§ **Problem description**
The listing below is to be reproduced in full, exactly as given.

═══ Stored data

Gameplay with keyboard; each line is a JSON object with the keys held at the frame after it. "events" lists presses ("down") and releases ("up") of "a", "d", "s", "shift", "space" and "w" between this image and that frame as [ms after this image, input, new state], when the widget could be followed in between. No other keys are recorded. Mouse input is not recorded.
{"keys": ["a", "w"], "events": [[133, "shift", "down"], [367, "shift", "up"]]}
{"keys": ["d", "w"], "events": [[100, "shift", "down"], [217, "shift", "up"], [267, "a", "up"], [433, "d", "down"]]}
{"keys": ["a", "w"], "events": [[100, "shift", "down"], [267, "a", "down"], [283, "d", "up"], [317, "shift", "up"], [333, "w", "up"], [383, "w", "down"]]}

══════

§ **Solution to this task**
Gameplay with keyboard; each line is a JSON object with the keys held at the frame after it. "events" lists presses ("down") and releases ("up") of "a", "d", "s", "shift", "space" and "w" between this image and that frame as [ms after this image, input, new state], when the widget could be followed in between. No other keys are recorded. Mouse input is not recorded.
{"keys": ["a", "w"], "events": [[133, "shift", "down"], [367, "shift", "up"]]}
{"keys": ["d", "w"], "events": [[100, "shift", "down"], [217, "shift", "up"], [267, "a", "up"], [433, "d", "down"]]}
{"keys": ["a", "w"], "events": [[100, "shift", "down"], [267, "a", "down"], [283, "d", "up"], [317, "shift", "up"], [333, "w", "up"], [383, "w", "down"]]}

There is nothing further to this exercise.